[Difference listings]
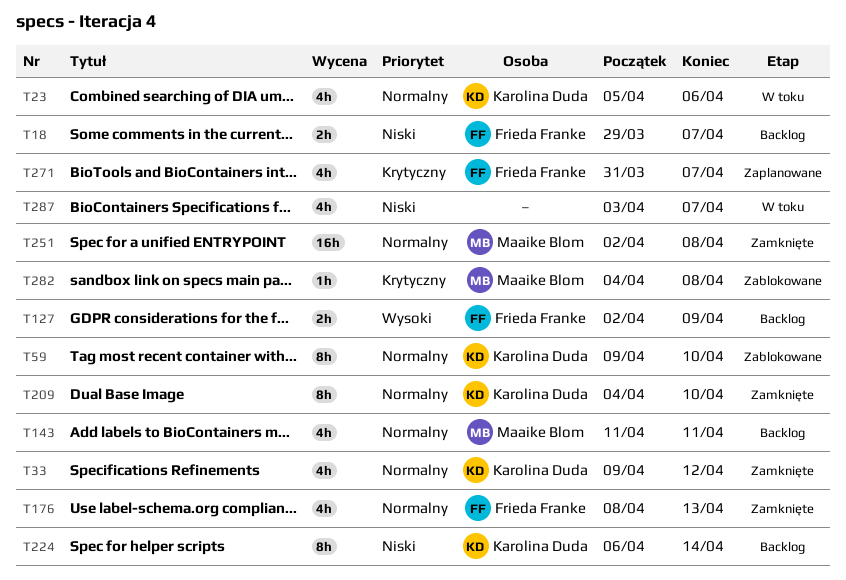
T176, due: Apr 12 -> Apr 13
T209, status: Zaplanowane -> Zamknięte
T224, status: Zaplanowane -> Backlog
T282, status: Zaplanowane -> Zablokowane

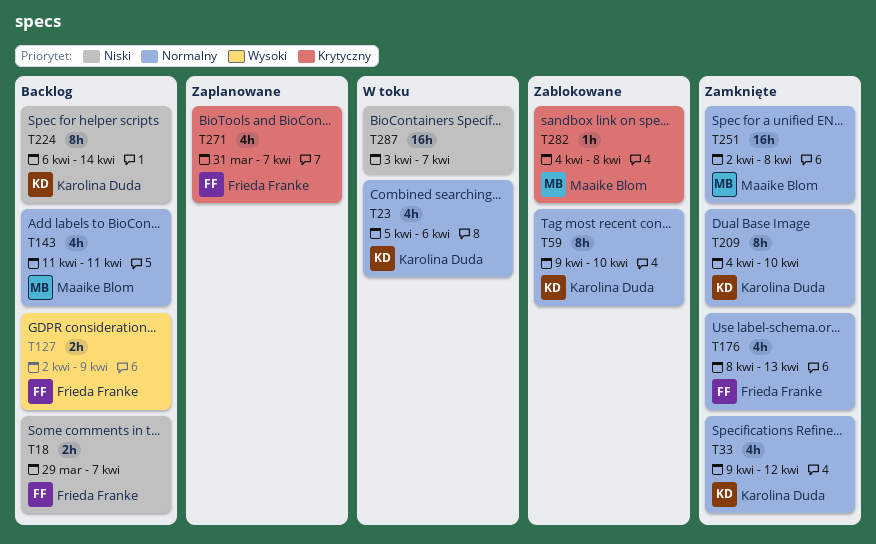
T287, estimate: 4h -> 16h

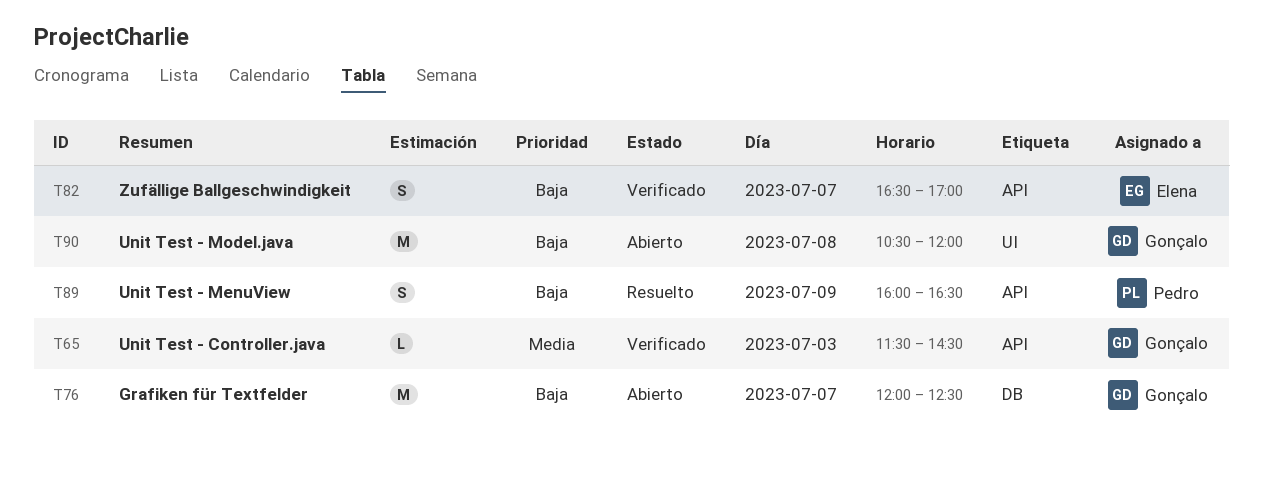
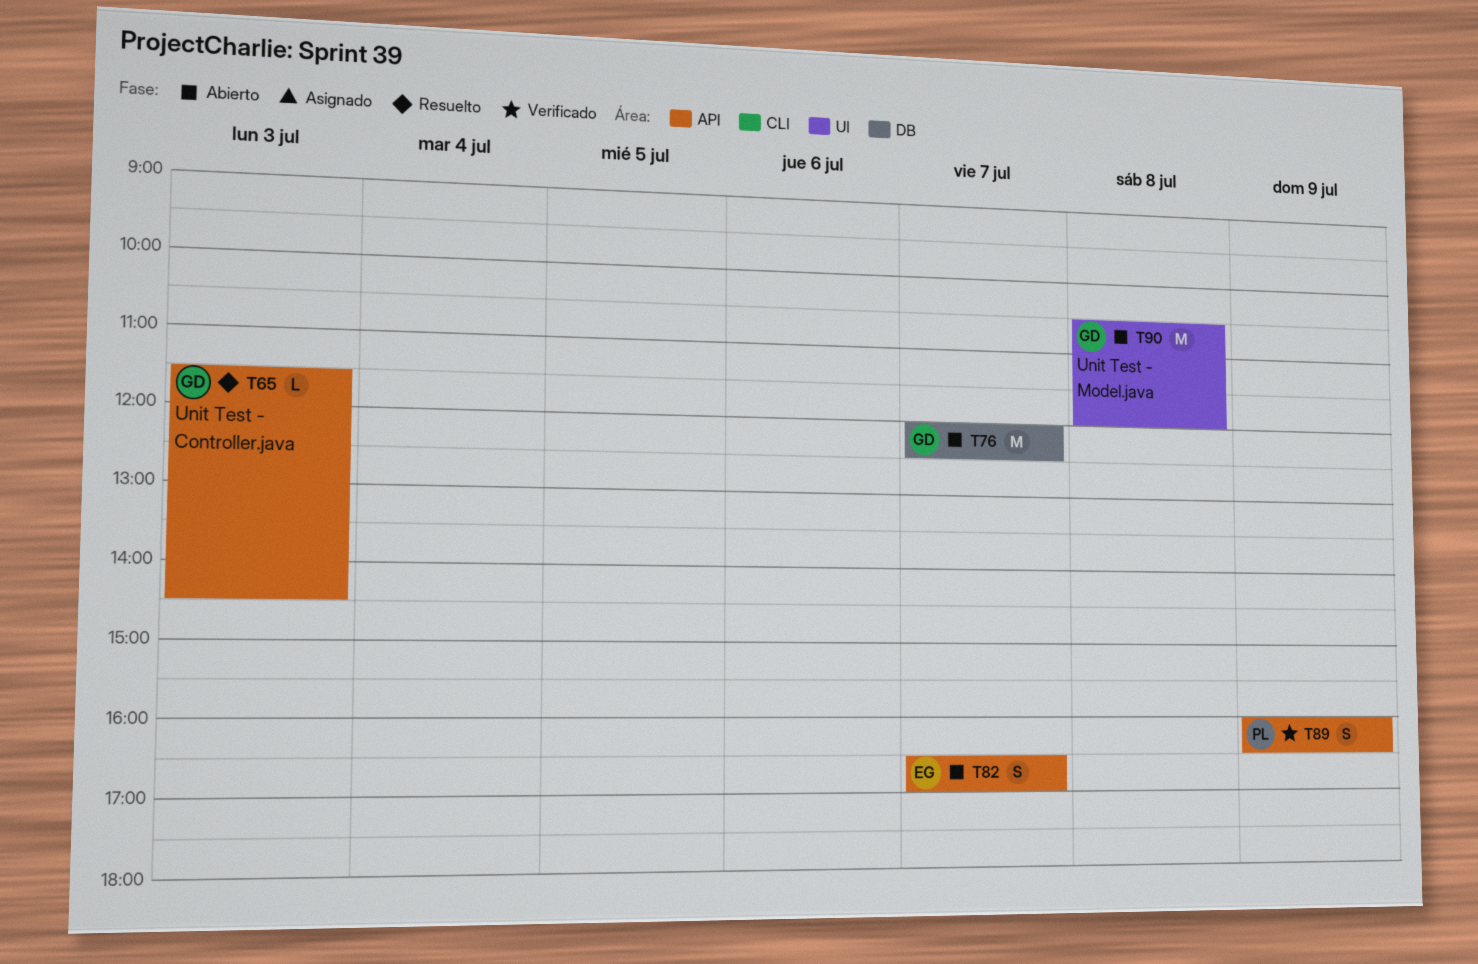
T65, status: Verificado -> Resuelto
T82, status: Verificado -> Abierto
T89, status: Resuelto -> Verificado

Action item. With the pictures removed, return each record above exactly as given.

Finished task.
T176, due: Apr 12 -> Apr 13
T209, status: Zaplanowane -> Zamknięte
T224, status: Zaplanowane -> Backlog
T282, status: Zaplanowane -> Zablokowane

T287, estimate: 4h -> 16h

T65, status: Verificado -> Resuelto
T82, status: Verificado -> Abierto
T89, status: Resuelto -> Verificado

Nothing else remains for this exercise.